Thursday, 29 September 2011

Watermark testing

Wheatear Snettisham RSPB

Snow Bunting Holme Dunes

Short-eared Owl Snettisham RSPB

Purple Sandpiper Dungeness Kent

Monday, 26 September 2011

Visible Migration

Ask any birder about there most memorable birding experience, and theres a fair chance it will involve migration of one kind or another. Seeing large flocks of Brent geese wintering on the Norfok coast may be a familiar site we almost take for granted, but to see these birds on migration, moving past the south coast on calm spring days, adds a whole new element of exitement. As it would turn out, my most memorable days at Dungeness have not been those involving rarities or twitches, as you might expect, but the days of seabird passage, when flocks of Terns and Little Gulls, mixed groups of wildfowl, and high flying lines of Whimbrels and Bar-tailed Godwits have all been passing offshore in large numbers.

As well as the falls of grounded migrants further along the coast, one of my personal highlights of the autumn is the visible migration of passerines, moving south through Snettisham Coastal Park. As the place is deserted by birders during the autumn, it is very rare that I see anyone else there during a morning watch, other than the occasional dog walker. With Saturday taken up by social duties, a sunday morning watch, from 07:00 till 08:30 managed to produce the following (all flying south)

Golden Plover 10
Lapwing 32
Snipe 5
Collared Dove 4
Great Spotted Woodpecker 1
Sand Martin 2
Swallow 24
Meadow pipit 80
Pied Wagtail 10
Dunnock 4
Starling 13
Tree Sparrow 6
Chaffinch 43
Linnet 35
Redpoll 4
Goldfinch 8
Greenfinch 65
Yellowhammer 5
Reed Bunting 8

Wednesday, 14 September 2011

Grafham double

A return visit to Grafham water was rewarded with excellent views of both the adult Sabine's Gull and the two Grey Phalaropes, which were feeding together off of the dam, sometimes all three in the same telescope view!

Grey Phalarope Always exiting to see, no matter how many times you see them.

Adult Sabines Gull My 1st inland Sabs, and only my second adult, following the summering bird at Lowestoft in 2003.

The bird originally started off, feeding in the bays at the NW corner of Marlow car park, where it spent a lot of time on the wing, dropping down to feed in typical Tern like fashion, passing to within a few feet of the shoreline. Once at the dam, it spent most of its time sat on the water, picking food off of the surface, just out from the breaking waves, but also came in to rest and preen on the dam wall, above the shoreline. An adult Arctic Tern (my first ever inland bird!) made regular close range circuits, and a Peregrine was seen over the surrounding fields.

Little Bittern

Little Bittern Titchwell Norfolk

Although generally elusive, a bit of luck and patience was eventually rewarded with some very close and prolonged views, on the edge of the 1st reedbed pool, where the above images were taken.
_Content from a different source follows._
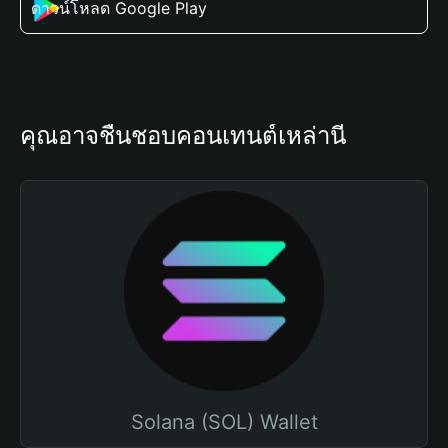
ดาวน์โหลด Google Play
คุณอาจชื่นชอบคอนเทนต์เหล่านี้
Solana (SOL) Wallet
Difficult to get any pictures through the scope, due to the high viewing angle on the bank and tightly packed crowds, but enough room to stand and get excellent views, just with the bins. The bird is just about visible in the lower image, sat on a floating bulrush stem at the base of the reeds, where it sat in the open fishing, for several minutes.

The juvenile Buff breasted Sandpiper showed well, in the company of a single Ruff and Dunlin on the Brackish marsh, and a Juvenile Red Kite gave some impressively close views, flying low over the grazing fields and circling overhead above the main reedbed.